Maybe there are a few deluded out there who actually deny these verities, but surely Edwards is not one of them. While a fair amount of self-deception comes part and parcel with many politicians, Edwards’ track record of success shows he doesn’t live disconnected entirely from reality. He knows he’d have no chance and would not waste his time or effort in chasing something that provided no political payoff, exemplified by when he dropped his reelection bid in 1987 after polling behind his successor former Gov. Buddy Roemer in order to enhance his chances of recapturing the job four years later.



Yet he delights in keeping tongues wagging about the possibility – for the same reason Roemer last year ran in a quixotic quest for the presidency, with an affliction that especially grips Louisiana politicians who when relatively young reach relatively high office. Simply, they love the attention. They love having people talk about them, telling them they’re what’s needed, asking their opinions, handing them donations, and granting them all sorts of privileges. It’s an intoxication that seems sweeter the longer the hangover of having essentially no political power lasts. Their big egos that assist in running successfully for high office especially make them miss it all.



In Edwards’ case, perhaps his run-in with reality television, in the form of the series about his and his wife’s efforts to have (by any means medically necessary) a child, that went out with a whimper only fuels the fire more. Ironically a pioneer of electronic media use in campaigning, critics tended to think that Edwards in the airwave bust appeared as someone feeling trapped in a world he never made, and getting people to talk about him seriously regarding an endeavor that speaks to how he regards his own self-worth even where he cannot be seriously considered might salve whatever wounds of morale came from that televised abomination.

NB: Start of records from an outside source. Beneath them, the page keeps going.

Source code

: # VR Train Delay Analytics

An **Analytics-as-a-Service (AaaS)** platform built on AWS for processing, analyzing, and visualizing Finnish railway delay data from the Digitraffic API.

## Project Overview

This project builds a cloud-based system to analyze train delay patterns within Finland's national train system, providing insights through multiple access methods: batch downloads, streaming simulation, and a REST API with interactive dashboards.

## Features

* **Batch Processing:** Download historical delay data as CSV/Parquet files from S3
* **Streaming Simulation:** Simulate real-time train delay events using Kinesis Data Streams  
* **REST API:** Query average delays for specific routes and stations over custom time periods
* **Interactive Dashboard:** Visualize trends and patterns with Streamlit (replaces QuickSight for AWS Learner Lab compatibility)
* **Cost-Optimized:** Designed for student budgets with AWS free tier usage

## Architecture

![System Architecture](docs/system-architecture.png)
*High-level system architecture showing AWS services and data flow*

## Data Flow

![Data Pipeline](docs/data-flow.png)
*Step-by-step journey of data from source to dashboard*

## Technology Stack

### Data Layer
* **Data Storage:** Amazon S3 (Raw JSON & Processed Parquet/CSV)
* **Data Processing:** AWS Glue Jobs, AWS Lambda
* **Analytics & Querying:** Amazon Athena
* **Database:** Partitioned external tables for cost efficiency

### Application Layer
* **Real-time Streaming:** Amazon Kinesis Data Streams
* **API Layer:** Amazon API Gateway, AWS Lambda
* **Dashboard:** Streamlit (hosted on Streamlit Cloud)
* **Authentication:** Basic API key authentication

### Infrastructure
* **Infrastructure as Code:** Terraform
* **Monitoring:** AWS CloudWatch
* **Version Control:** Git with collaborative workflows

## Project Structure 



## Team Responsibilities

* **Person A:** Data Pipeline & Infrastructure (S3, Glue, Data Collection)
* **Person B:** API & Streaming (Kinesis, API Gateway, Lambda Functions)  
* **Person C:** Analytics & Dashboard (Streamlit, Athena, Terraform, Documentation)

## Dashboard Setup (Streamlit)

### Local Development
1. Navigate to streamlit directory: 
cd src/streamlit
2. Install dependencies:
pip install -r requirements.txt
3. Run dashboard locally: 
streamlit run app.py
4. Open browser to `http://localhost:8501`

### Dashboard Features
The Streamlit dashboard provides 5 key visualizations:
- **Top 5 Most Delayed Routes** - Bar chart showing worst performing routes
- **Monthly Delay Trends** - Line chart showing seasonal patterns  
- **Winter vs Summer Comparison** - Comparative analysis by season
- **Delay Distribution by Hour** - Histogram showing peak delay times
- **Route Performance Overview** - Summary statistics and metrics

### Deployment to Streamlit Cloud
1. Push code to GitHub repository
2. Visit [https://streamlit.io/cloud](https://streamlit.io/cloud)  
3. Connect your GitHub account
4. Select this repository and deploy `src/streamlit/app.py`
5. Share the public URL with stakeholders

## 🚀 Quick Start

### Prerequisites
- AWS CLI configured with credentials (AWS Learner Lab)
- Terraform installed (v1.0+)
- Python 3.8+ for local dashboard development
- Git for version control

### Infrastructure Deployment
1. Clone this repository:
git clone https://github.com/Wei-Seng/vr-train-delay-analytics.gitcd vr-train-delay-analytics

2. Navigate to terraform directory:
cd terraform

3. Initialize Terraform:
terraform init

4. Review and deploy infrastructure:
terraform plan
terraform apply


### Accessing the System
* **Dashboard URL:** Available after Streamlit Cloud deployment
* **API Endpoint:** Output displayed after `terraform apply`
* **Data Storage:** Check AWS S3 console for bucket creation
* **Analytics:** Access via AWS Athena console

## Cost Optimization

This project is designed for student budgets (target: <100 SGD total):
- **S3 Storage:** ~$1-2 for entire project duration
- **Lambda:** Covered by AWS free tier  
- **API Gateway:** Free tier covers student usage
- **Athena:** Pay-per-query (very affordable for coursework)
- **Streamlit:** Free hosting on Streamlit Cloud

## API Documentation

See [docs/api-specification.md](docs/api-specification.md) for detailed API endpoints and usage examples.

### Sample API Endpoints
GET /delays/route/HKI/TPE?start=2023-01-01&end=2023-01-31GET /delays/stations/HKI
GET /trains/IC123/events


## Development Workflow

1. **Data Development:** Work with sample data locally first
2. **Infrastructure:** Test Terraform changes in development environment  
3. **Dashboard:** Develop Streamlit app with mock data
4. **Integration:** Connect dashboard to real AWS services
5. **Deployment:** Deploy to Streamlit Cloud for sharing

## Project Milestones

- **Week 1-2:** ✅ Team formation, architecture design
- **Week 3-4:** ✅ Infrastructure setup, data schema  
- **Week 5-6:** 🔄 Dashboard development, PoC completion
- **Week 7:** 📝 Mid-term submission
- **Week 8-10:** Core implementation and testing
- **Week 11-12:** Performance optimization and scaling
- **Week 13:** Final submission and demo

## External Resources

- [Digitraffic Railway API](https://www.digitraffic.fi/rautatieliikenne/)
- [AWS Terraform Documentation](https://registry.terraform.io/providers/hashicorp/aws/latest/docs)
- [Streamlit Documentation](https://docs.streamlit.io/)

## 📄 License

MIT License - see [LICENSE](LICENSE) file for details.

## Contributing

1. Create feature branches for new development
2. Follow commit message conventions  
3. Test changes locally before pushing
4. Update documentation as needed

Perhaps a final piece of the puzzle to explain his coyness comes courtesy of the website that launched media interest, with The Hayride’s report of the seeking of an Edwards candidacy. It speculates further that this may be an attempt to translate interest in that into a candidacy of state Rep. Clay Schexnayder. As far-fetched as that would appear as a strategy to garner interest in a right-leaning district for a Republican candidate, that does make more sense than Edwards actually going through with it.



While narcissism defines Edwards, it does not blind him so that he would think he could get political mileage out of running again for anything, because he cannot win. Because then the media would stop writing stories about him running for something, and not being thought of and treated as an important man relevant to today’s political world is something with which he cannot abide.